Ah, como eu queria ser diferente... Como eu queria ser mais solta, ser mais ousada, ser mais mulher e menos menina. Nunca fui assim e acredito que não serei.
Agora mais que nunca vejo como a vergonha e timidez vem me fazendo mal.
Eu estraguei, se ainda não, acabarei dando um fim.
Vivi poucos dias uma história típica de comédias românticas americanas, esses filmes café com leite que eu tanto gosto de ver num domingo de tarde.
Vi, como numa cena de filme, um garoto com cara de poucos amigos passando pelo colégio, mexendo no cabelo. E pronto. Mudou tudo. Comentei com uma amiga, com outra e por fim acabaram contando para o tal garoto.
O "boyzinho" veio falar comigo, um dia, dois. Até que encontrei ele na frente da minha casa por puro acaso. Viramos amigos virtuais, até que num fim de semana de feriado ele resolveu perguntar se poderia me ver, e eu lógicamente disse Sim!
Não poderia ter sido diferente com o menino que parecia mais personagem de histórias românticas adolescente, ficamos e ele me deixou em casa. Ai surgiu o apego (ai ou antes, isso eu já não sei), a hora correu, sem termos notado. No outro dia, o "Holliwoodano" resolveu me levar pro cursinho.

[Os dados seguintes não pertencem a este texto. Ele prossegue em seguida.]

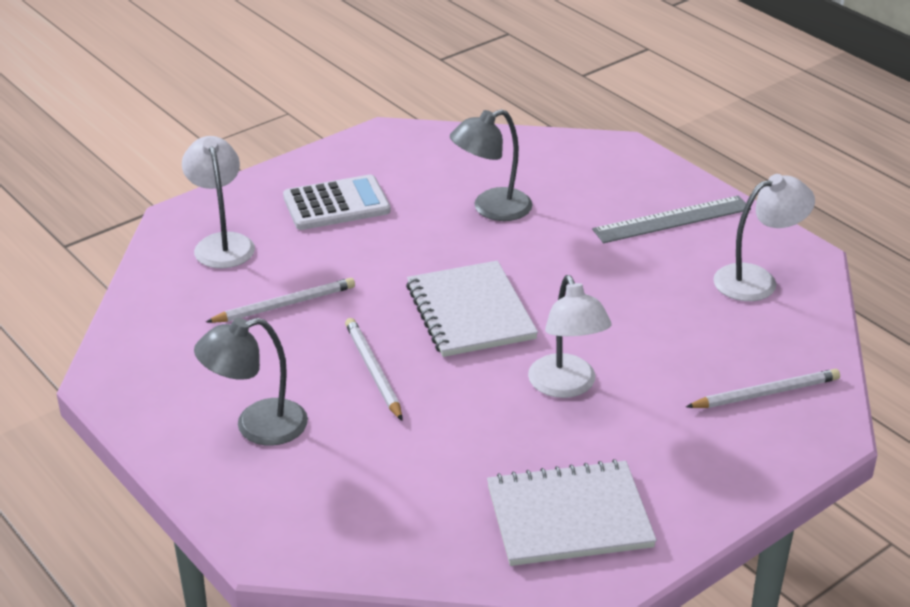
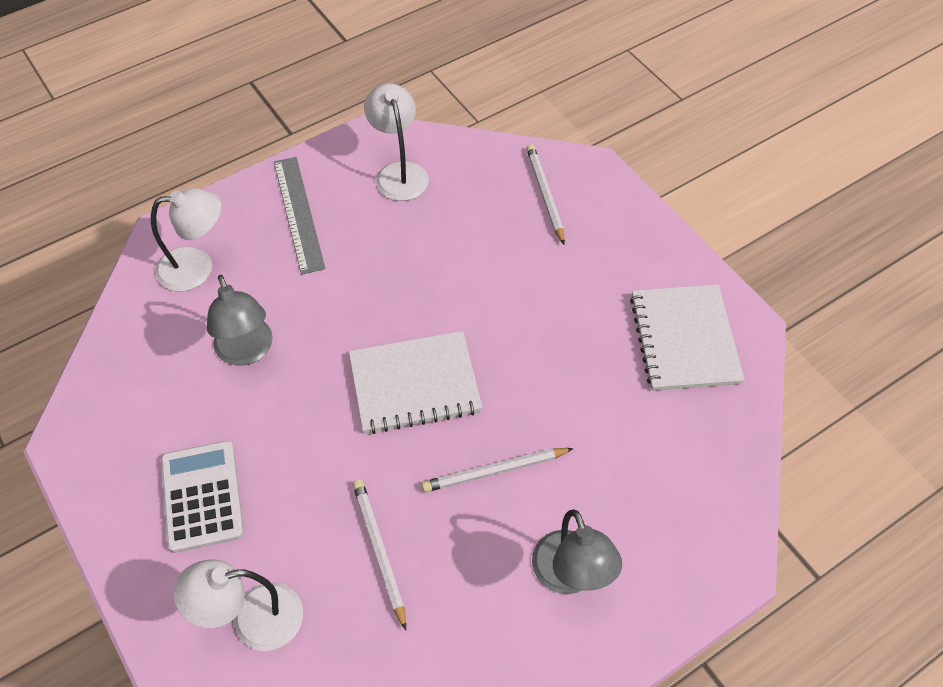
camera: 85 degrees left, 20 degrees up
(566, 386) = (527, 322): white lamp -> white lamp (197, 267)

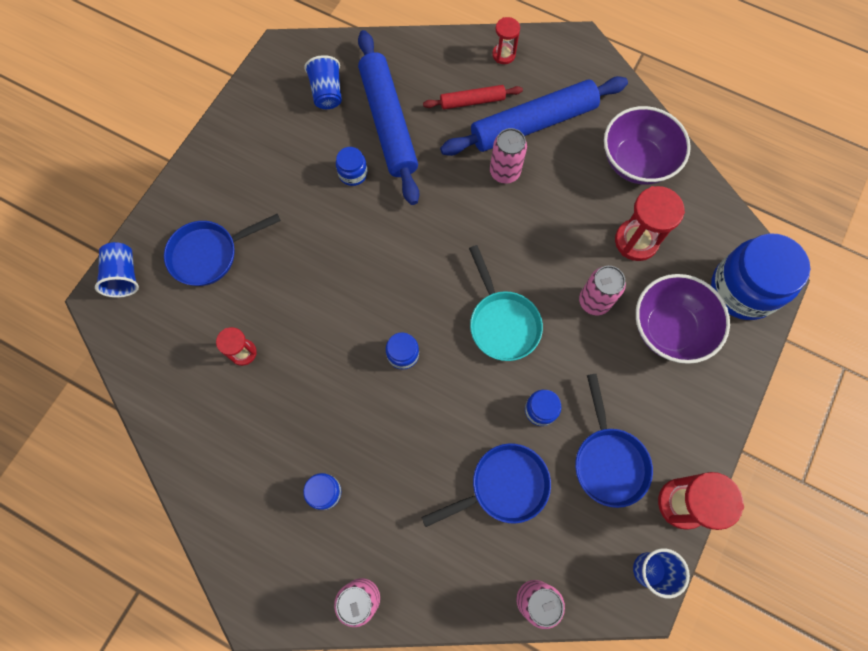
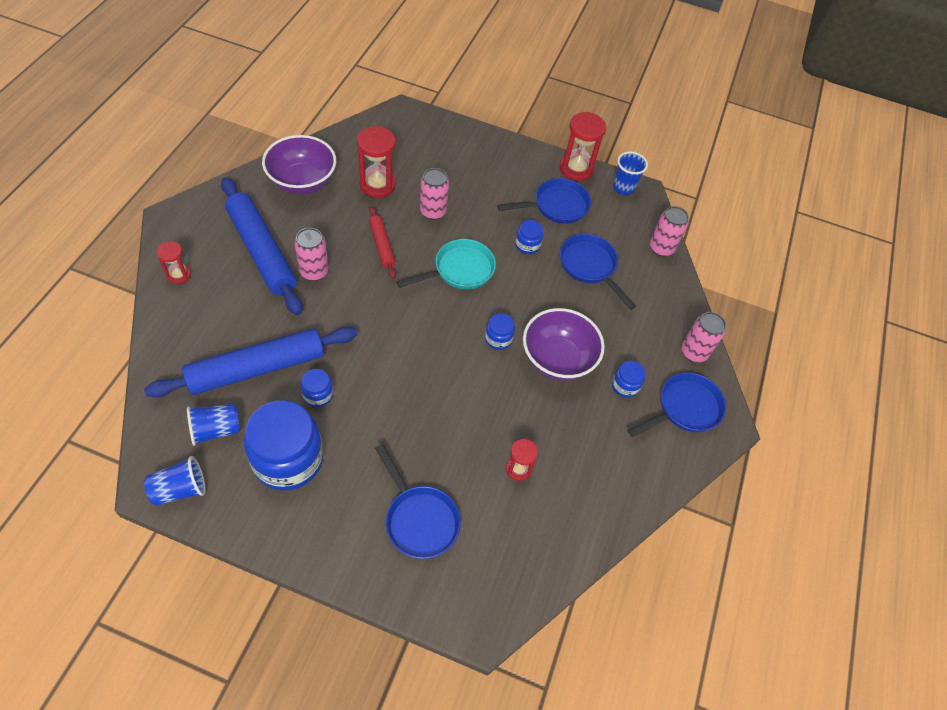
camera: 105 degrees left, 15 degrees down
(124, 276) = (453, 606): blue cup -> blue cup (180, 489)
(284, 560) = (684, 409): none -> blue pan
(472, 101) = (234, 299): red rolling pin -> red rolling pin (382, 246)
(669, 328) = (449, 169): purple bowl -> purple bowl (557, 359)
(743, 289) = (412, 127): blue jar -> blue jar (288, 459)

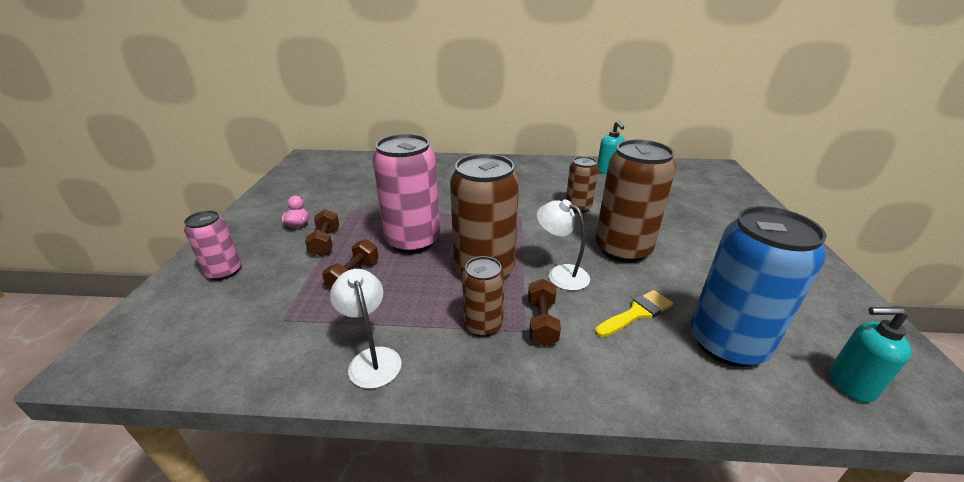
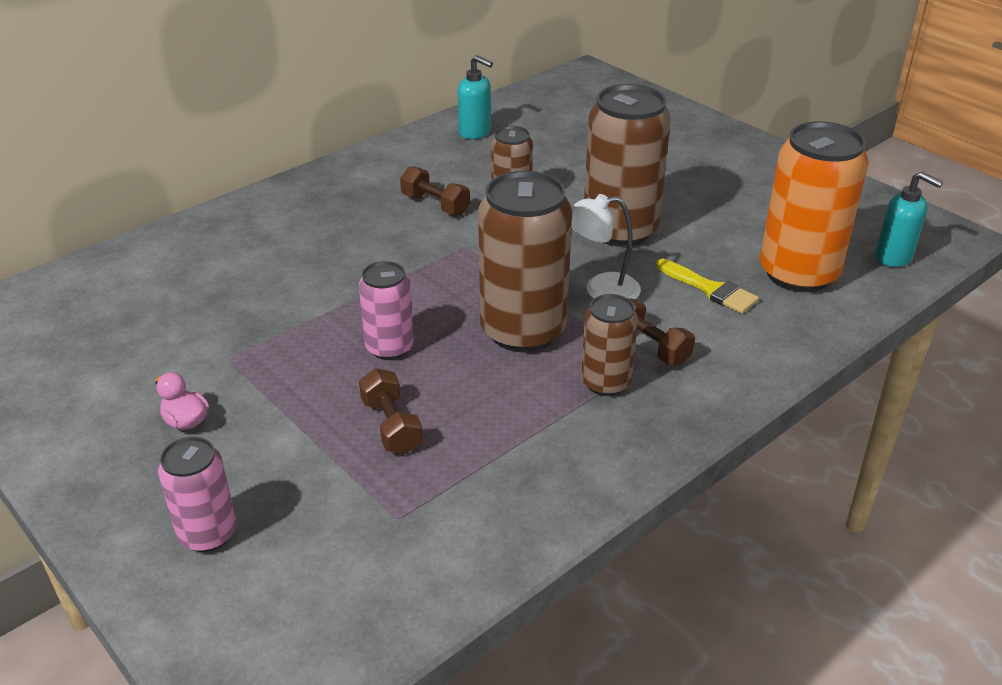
camera: 45 degrees left, 5 degrees up
(325, 242) = (276, 416): brown dumbbell -> brown dumbbell (435, 204)
(372, 358) = (557, 478): white lamp -> none
(413, 241) = (389, 347): pink can -> pink can, size x0.55
(636, 313) = (710, 289): yellow brush -> yellow brush turned 120 degrees clockwise
(727, 343) = (798, 274): blue can -> orange can
(849, 384) = (894, 257): turquoise soap dispenser -> turquoise soap dispenser turned 105 degrees counterclockwise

Tudo lindo, quanta beleza nesse conto de fadas. Até que um dia, eu com a minha máxima arrogância, não dei muita atenção à ele. Todos nós sabemos como são esses personagens. Mal nos falamos e as fofocas já surgiam... Felicidade encomoda, e essa era espatanda nos olhos. Pensei, eu fiz algo de errado, nunca mais será a mesma coisa. E quando contava para um amigo, ele surgiu em frente a minha casa mais doce do que nunca, comigo e com os outros.
Agora me pergunto, como fui capaz de fazer tudo de errado que já fiz em tão pouco tempo com o seu menino de filme.